# Materials provided
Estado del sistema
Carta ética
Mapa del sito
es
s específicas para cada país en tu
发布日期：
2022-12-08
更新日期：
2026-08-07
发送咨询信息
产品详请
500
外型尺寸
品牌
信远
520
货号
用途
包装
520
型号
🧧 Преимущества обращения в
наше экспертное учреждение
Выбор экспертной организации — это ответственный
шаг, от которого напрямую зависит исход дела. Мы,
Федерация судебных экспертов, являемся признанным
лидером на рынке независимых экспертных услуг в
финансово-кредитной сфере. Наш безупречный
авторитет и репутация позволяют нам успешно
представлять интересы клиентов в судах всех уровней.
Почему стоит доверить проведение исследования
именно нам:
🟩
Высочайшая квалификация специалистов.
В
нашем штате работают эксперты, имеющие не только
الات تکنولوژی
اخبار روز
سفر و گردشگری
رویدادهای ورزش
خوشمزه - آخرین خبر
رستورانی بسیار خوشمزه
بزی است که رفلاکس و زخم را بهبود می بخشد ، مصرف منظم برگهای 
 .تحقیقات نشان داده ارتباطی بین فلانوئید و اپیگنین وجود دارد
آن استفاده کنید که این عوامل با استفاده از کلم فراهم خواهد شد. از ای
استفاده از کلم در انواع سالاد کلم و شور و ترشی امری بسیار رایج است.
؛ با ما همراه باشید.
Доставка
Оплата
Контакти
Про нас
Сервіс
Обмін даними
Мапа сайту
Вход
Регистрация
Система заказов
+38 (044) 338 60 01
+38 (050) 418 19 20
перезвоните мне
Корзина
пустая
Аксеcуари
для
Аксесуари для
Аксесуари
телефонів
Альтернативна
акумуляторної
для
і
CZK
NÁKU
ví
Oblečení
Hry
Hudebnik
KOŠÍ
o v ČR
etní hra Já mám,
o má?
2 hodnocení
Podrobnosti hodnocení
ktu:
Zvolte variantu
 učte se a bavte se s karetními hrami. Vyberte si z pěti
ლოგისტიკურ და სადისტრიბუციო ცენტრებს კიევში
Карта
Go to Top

# Directions
All lines from the one containing "перезвоните мне" through the end of the data, and no others, are to be given again word for word.

# Your solution
перезвоните мне
Корзина
пустая
Аксеcуари
для
Аксесуари для
Аксесуари
телефонів
Альтернативна
акумуляторної
для
і
CZK
NÁKU
ví
Oblečení
Hry
Hudebnik
KOŠÍ
o v ČR
etní hra Já mám,
o má?
2 hodnocení
Podrobnosti hodnocení
ktu:
Zvolte variantu
 učte se a bavte se s karetními hrami. Vyberte si z pěti
ლოგისტიკურ და სადისტრიბუციო ცენტრებს კიევში
Карта
Go to Top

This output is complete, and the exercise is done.